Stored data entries
*** Block opens ***
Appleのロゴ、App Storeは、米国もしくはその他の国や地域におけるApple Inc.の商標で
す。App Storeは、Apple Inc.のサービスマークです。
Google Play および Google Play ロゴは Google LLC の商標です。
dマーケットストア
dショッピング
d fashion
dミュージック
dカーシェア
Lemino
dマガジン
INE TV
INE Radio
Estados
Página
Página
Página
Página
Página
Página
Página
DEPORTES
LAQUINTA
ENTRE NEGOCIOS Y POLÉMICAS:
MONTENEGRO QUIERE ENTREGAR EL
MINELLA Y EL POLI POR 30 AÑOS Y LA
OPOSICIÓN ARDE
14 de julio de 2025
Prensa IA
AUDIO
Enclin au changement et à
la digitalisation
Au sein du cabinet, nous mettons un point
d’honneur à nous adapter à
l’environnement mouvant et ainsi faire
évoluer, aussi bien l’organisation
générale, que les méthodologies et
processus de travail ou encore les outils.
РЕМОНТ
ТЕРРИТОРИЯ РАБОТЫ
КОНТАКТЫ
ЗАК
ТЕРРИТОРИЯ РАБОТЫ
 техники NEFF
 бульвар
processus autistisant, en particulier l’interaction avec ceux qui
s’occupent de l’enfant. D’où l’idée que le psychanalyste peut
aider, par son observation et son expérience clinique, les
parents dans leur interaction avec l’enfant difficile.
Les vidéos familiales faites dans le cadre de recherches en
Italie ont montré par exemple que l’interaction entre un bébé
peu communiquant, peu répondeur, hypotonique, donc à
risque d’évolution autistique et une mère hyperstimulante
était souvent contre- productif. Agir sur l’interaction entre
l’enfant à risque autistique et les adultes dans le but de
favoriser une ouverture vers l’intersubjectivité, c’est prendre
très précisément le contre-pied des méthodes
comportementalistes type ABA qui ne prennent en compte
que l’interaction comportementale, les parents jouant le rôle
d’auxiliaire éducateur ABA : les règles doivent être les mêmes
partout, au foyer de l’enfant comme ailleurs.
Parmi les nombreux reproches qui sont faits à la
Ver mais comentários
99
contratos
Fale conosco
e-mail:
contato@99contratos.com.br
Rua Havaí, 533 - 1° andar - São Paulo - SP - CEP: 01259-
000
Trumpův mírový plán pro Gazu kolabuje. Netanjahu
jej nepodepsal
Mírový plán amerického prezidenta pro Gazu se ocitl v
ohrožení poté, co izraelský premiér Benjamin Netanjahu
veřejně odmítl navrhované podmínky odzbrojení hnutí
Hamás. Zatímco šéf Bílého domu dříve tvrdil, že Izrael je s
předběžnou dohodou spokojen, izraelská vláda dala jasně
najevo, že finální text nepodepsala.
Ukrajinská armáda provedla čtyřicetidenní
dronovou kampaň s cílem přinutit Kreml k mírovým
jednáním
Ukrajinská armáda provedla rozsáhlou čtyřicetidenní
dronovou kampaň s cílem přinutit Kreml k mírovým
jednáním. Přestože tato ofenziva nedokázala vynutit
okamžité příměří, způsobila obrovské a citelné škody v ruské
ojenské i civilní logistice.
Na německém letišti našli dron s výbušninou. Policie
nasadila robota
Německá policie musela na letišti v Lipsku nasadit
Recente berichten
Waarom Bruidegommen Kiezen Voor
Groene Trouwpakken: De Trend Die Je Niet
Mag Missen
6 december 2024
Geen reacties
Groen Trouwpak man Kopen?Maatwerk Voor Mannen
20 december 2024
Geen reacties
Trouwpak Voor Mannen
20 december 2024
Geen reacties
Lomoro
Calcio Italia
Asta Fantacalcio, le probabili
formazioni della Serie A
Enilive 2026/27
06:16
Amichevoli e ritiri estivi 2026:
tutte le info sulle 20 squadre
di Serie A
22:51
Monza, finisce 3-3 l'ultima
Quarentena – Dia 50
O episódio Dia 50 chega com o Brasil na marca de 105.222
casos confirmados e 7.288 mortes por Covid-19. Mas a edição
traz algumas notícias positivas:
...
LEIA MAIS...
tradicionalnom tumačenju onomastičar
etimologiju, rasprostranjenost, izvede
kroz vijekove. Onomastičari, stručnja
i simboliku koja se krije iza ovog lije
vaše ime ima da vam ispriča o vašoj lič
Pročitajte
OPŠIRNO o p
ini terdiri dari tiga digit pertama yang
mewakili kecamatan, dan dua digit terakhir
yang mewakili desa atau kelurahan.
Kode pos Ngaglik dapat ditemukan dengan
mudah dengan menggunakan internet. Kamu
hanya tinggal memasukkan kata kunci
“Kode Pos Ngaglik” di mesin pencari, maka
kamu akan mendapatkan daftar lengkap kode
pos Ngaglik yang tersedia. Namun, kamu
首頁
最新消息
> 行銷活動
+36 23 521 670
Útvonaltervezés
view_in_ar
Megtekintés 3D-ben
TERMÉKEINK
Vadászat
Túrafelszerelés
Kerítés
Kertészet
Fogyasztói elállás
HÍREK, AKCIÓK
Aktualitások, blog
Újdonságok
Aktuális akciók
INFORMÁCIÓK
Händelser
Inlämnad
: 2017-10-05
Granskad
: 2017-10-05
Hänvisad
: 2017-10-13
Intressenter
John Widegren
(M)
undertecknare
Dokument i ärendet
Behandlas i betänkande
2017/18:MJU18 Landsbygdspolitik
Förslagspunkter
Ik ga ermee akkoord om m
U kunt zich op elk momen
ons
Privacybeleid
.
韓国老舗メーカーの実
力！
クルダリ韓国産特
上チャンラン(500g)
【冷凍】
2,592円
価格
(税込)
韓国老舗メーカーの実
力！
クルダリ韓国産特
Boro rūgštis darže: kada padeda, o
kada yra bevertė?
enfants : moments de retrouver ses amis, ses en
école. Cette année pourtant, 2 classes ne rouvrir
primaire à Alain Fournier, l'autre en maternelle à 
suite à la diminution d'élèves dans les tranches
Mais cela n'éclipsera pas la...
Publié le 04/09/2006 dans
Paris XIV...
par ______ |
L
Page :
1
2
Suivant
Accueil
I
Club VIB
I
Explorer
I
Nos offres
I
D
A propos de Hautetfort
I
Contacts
*** Block closes ***
Directions |
The answer must be every record above, repeated exactly as written.

Output of the task |
Appleのロゴ、App Storeは、米国もしくはその他の国や地域におけるApple Inc.の商標で
す。App Storeは、Apple Inc.のサービスマークです。
Google Play および Google Play ロゴは Google LLC の商標です。
dマーケットストア
dショッピング
d fashion
dミュージック
dカーシェア
Lemino
dマガジン
INE TV
INE Radio
Estados
Página
Página
Página
Página
Página
Página
Página
DEPORTES
LAQUINTA
ENTRE NEGOCIOS Y POLÉMICAS:
MONTENEGRO QUIERE ENTREGAR EL
MINELLA Y EL POLI POR 30 AÑOS Y LA
OPOSICIÓN ARDE
14 de julio de 2025
Prensa IA
AUDIO
Enclin au changement et à
la digitalisation
Au sein du cabinet, nous mettons un point
d’honneur à nous adapter à
l’environnement mouvant et ainsi faire
évoluer, aussi bien l’organisation
générale, que les méthodologies et
processus de travail ou encore les outils.
РЕМОНТ
ТЕРРИТОРИЯ РАБОТЫ
КОНТАКТЫ
ЗАК
ТЕРРИТОРИЯ РАБОТЫ
 техники NEFF
 бульвар
processus autistisant, en particulier l’interaction avec ceux qui
s’occupent de l’enfant. D’où l’idée que le psychanalyste peut
aider, par son observation et son expérience clinique, les
parents dans leur interaction avec l’enfant difficile.
Les vidéos familiales faites dans le cadre de recherches en
Italie ont montré par exemple que l’interaction entre un bébé
peu communiquant, peu répondeur, hypotonique, donc à
risque d’évolution autistique et une mère hyperstimulante
était souvent contre- productif. Agir sur l’interaction entre
l’enfant à risque autistique et les adultes dans le but de
favoriser une ouverture vers l’intersubjectivité, c’est prendre
très précisément le contre-pied des méthodes
comportementalistes type ABA qui ne prennent en compte
que l’interaction comportementale, les parents jouant le rôle
d’auxiliaire éducateur ABA : les règles doivent être les mêmes
partout, au foyer de l’enfant comme ailleurs.
Parmi les nombreux reproches qui sont faits à la
Ver mais comentários
99
contratos
Fale conosco
e-mail:
contato@99contratos.com.br
Rua Havaí, 533 - 1° andar - São Paulo - SP - CEP: 01259-
000
Trumpův mírový plán pro Gazu kolabuje. Netanjahu
jej nepodepsal
Mírový plán amerického prezidenta pro Gazu se ocitl v
ohrožení poté, co izraelský premiér Benjamin Netanjahu
veřejně odmítl navrhované podmínky odzbrojení hnutí
Hamás. Zatímco šéf Bílého domu dříve tvrdil, že Izrael je s
předběžnou dohodou spokojen, izraelská vláda dala jasně
najevo, že finální text nepodepsala.
Ukrajinská armáda provedla čtyřicetidenní
dronovou kampaň s cílem přinutit Kreml k mírovým
jednáním
Ukrajinská armáda provedla rozsáhlou čtyřicetidenní
dronovou kampaň s cílem přinutit Kreml k mírovým
jednáním. Přestože tato ofenziva nedokázala vynutit
okamžité příměří, způsobila obrovské a citelné škody v ruské
ojenské i civilní logistice.
Na německém letišti našli dron s výbušninou. Policie
nasadila robota
Německá policie musela na letišti v Lipsku nasadit
Recente berichten
Waarom Bruidegommen Kiezen Voor
Groene Trouwpakken: De Trend Die Je Niet
Mag Missen
6 december 2024
Geen reacties
Groen Trouwpak man Kopen?Maatwerk Voor Mannen
20 december 2024
Geen reacties
Trouwpak Voor Mannen
20 december 2024
Geen reacties
Lomoro
Calcio Italia
Asta Fantacalcio, le probabili
formazioni della Serie A
Enilive 2026/27
06:16
Amichevoli e ritiri estivi 2026:
tutte le info sulle 20 squadre
di Serie A
22:51
Monza, finisce 3-3 l'ultima
Quarentena – Dia 50
O episódio Dia 50 chega com o Brasil na marca de 105.222
casos confirmados e 7.288 mortes por Covid-19. Mas a edição
traz algumas notícias positivas:
...
LEIA MAIS...
tradicionalnom tumačenju onomastičar
etimologiju, rasprostranjenost, izvede
kroz vijekove. Onomastičari, stručnja
i simboliku koja se krije iza ovog lije
vaše ime ima da vam ispriča o vašoj lič
Pročitajte
OPŠIRNO o p
ini terdiri dari tiga digit pertama yang
mewakili kecamatan, dan dua digit terakhir
yang mewakili desa atau kelurahan.
Kode pos Ngaglik dapat ditemukan dengan
mudah dengan menggunakan internet. Kamu
hanya tinggal memasukkan kata kunci
“Kode Pos Ngaglik” di mesin pencari, maka
kamu akan mendapatkan daftar lengkap kode
pos Ngaglik yang tersedia. Namun, kamu
首頁
最新消息
> 行銷活動
+36 23 521 670
Útvonaltervezés
view_in_ar
Megtekintés 3D-ben
TERMÉKEINK
Vadászat
Túrafelszerelés
Kerítés
Kertészet
Fogyasztói elállás
HÍREK, AKCIÓK
Aktualitások, blog
Újdonságok
Aktuális akciók
INFORMÁCIÓK
Händelser
Inlämnad
: 2017-10-05
Granskad
: 2017-10-05
Hänvisad
: 2017-10-13
Intressenter
John Widegren
(M)
undertecknare
Dokument i ärendet
Behandlas i betänkande
2017/18:MJU18 Landsbygdspolitik
Förslagspunkter
Ik ga ermee akkoord om m
U kunt zich op elk momen
ons
Privacybeleid
.
韓国老舗メーカーの実
力！
クルダリ韓国産特
上チャンラン(500g)
【冷凍】
2,592円
価格
(税込)
韓国老舗メーカーの実
力！
クルダリ韓国産特
Boro rūgštis darže: kada padeda, o
kada yra bevertė?
enfants : moments de retrouver ses amis, ses en
école. Cette année pourtant, 2 classes ne rouvrir
primaire à Alain Fournier, l'autre en maternelle à 
suite à la diminution d'élèves dans les tranches
Mais cela n'éclipsera pas la...
Publié le 04/09/2006 dans
Paris XIV...
par ______ |
L
Page :
1
2
Suivant
Accueil
I
Club VIB
I
Explorer
I
Nos offres
I
D
A propos de Hautetfort
I
Contacts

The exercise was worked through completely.